■ **Required work**: Only the pictures are to be left out; set down the rest of the records exactly.

Landmark coordinate records:
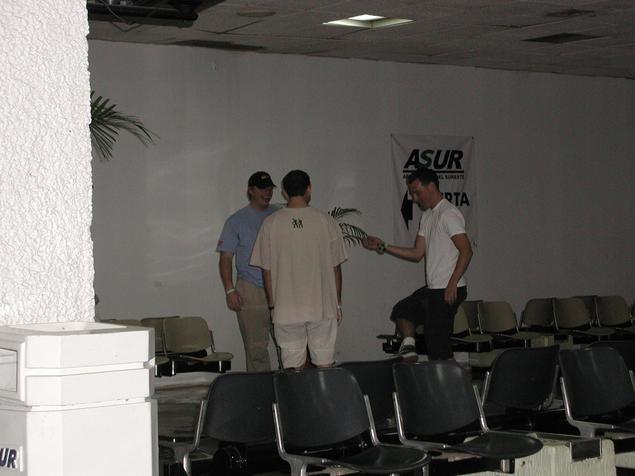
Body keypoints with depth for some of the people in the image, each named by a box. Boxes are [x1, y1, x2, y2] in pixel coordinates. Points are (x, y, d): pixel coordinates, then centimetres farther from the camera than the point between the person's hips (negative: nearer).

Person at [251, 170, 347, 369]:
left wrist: (272, 305, 11)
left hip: (286, 310, 0)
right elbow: (335, 267, 2)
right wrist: (337, 304, 12)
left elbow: (267, 270, 1)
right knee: (324, 364, 6)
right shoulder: (326, 221, -3)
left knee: (293, 367, 5)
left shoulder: (270, 224, -2)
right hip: (323, 308, 0)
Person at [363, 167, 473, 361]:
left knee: (439, 347, -7)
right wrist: (383, 247, 12)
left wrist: (452, 284, -24)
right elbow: (417, 253, 19)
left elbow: (466, 251, -20)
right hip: (432, 289, 10)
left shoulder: (448, 214, -13)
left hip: (448, 291, -10)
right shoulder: (427, 216, 17)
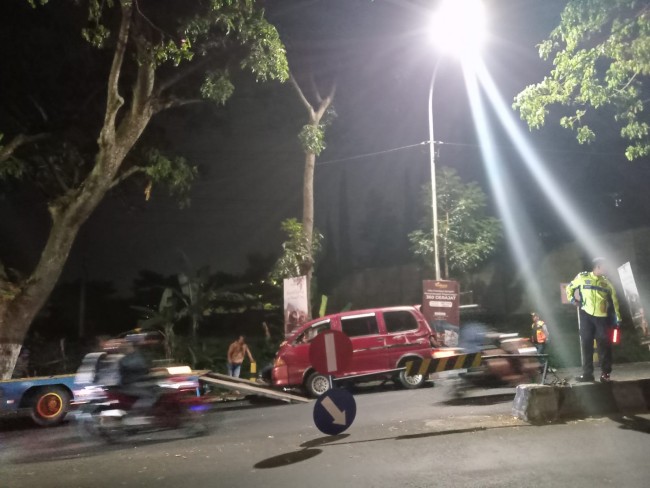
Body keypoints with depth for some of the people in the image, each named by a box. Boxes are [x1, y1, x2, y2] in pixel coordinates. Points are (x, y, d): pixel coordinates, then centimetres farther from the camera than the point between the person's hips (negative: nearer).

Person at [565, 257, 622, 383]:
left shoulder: (606, 282, 11)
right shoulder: (582, 277, 4)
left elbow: (614, 300, 13)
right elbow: (569, 288, 18)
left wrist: (617, 318, 8)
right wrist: (572, 299, 1)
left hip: (602, 317, 1)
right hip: (586, 316, -1)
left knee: (604, 344, 0)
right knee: (586, 344, 1)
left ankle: (605, 373, 7)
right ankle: (587, 373, 6)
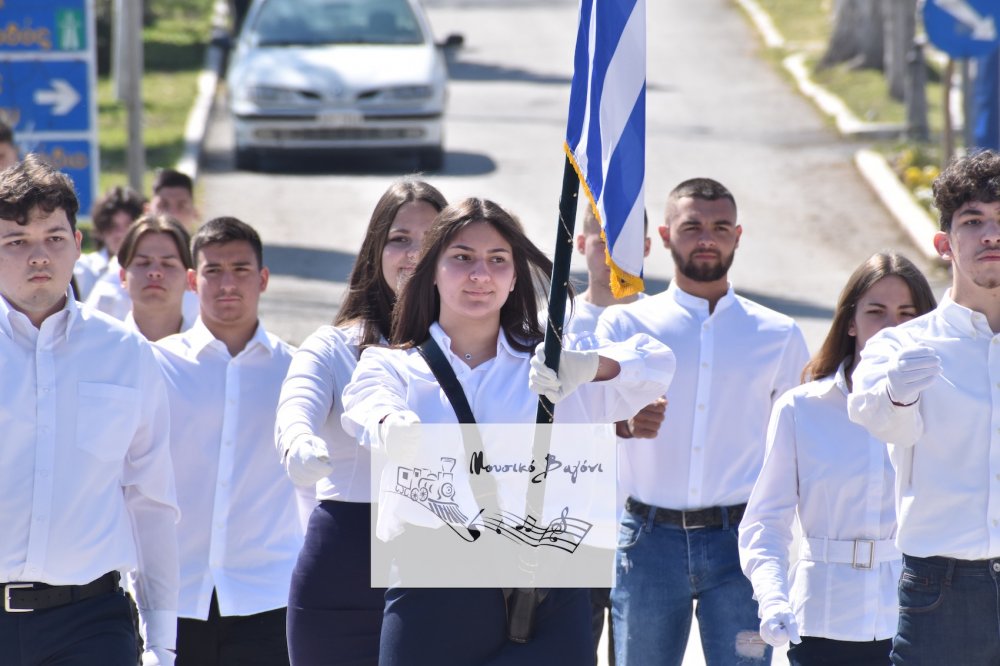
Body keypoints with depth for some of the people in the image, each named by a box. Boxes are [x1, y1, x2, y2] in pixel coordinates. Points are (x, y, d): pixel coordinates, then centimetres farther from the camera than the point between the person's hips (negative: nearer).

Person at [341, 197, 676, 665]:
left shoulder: (553, 370, 15)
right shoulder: (392, 366, 14)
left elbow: (657, 365, 0)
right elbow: (368, 410, -10)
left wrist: (591, 365, -22)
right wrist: (391, 426, -36)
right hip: (432, 604, 0)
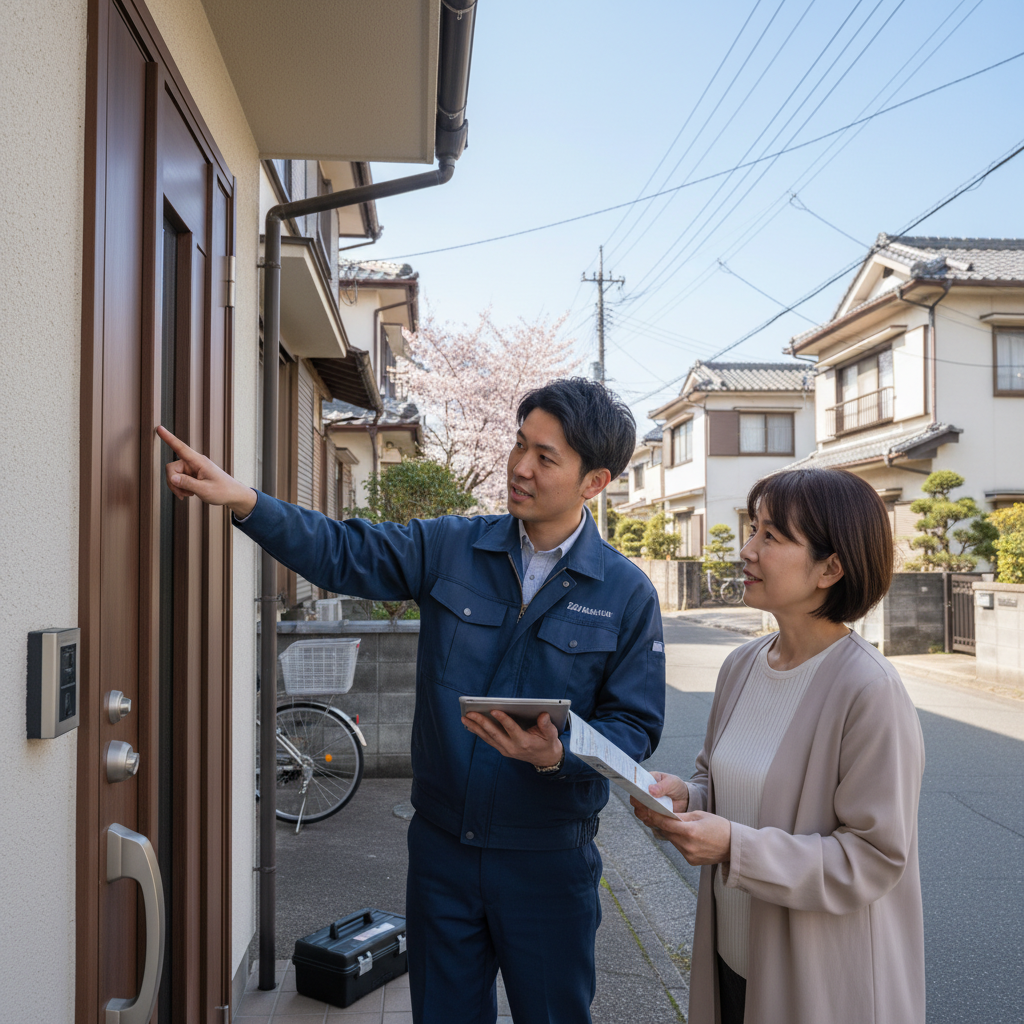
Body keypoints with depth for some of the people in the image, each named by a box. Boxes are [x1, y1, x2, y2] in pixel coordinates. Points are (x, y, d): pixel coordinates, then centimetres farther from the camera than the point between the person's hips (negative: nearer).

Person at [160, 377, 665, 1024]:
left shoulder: (628, 595, -9)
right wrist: (244, 501, -16)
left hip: (549, 858, -2)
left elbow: (636, 727, -8)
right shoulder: (451, 549, -2)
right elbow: (343, 552, -4)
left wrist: (557, 754, -26)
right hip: (442, 846, 2)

■ **Answer section**:
Body keypoints with depth for some of the people in the image, each named by a box. Boxes are [x1, y1, x2, y2] in pixel coordinates. Points are (x, y, d): pixel coordinates, then centimetres farther from the camera than the point between the person's hips (negative: nearer).

Person at [251, 170, 347, 369]:
left wrist: (272, 305, 11)
left hip: (286, 310, 0)
right elbow: (335, 267, 2)
right wrist: (337, 304, 12)
left elbow: (267, 270, 1)
right knee: (324, 364, 6)
right shoulder: (326, 221, -3)
left knee: (293, 367, 5)
left shoulder: (270, 224, -2)
right hip: (323, 308, 0)
Person at [363, 167, 473, 361]:
left knee: (439, 347, -7)
right wrist: (383, 247, 12)
left wrist: (452, 284, -24)
right elbow: (417, 253, 19)
left elbow: (466, 251, -20)
right hip: (432, 289, 10)
left shoulder: (448, 214, -13)
left hip: (448, 291, -10)
right shoulder: (427, 216, 17)
Body keypoints with depth for some of the people in the image, each named by a box. Boxes are [x1, y1, x2, y2] in pixel coordinates. Points are (x, y, d): pixel coordinates, then centimetres farther from the camera than the point between the person's hips (negative: nearer).

Person at [565, 257, 622, 383]:
left shoulder: (606, 282, 11)
right shoulder: (582, 277, 4)
left elbow: (614, 300, 13)
right elbow: (569, 288, 18)
left wrist: (617, 318, 8)
right wrist: (572, 299, 1)
left hip: (602, 317, 1)
right hip: (586, 316, -1)
left knee: (604, 344, 0)
right knee: (586, 344, 1)
left ankle: (605, 373, 7)
right ankle: (587, 373, 6)
Body keypoints with depth for some of the people in the image, each named by a box. Boxes are [x1, y1, x2, y2] in pixel coordinates. Points are (x, y, d): pixel coordinates, then centimetres farther from the camera than the point between the person's hips (negative: nearer).

Person at [341, 197, 676, 665]:
left shoulder: (553, 370, 15)
right shoulder: (392, 366, 14)
left elbow: (657, 365, 0)
right elbow: (368, 410, -10)
left wrist: (591, 365, -22)
right wrist: (391, 426, -36)
right hip: (432, 604, 0)
Body keypoints with depth for some of the people in the image, each named by a box. Boxes are [x1, y1, x2, y2] in pixel coordinates. Points are (x, y, d): pixel coordinates, then centimetres farther from the camera than the point between the person's hips (negative: nearer).

Person at [160, 377, 665, 1024]:
left shoulder: (628, 595, -9)
right wrist: (244, 501, -16)
left hip: (549, 858, -2)
left elbow: (636, 727, -8)
right shoulder: (451, 549, -2)
right elbow: (343, 552, -4)
left wrist: (557, 754, -26)
right hip: (442, 846, 2)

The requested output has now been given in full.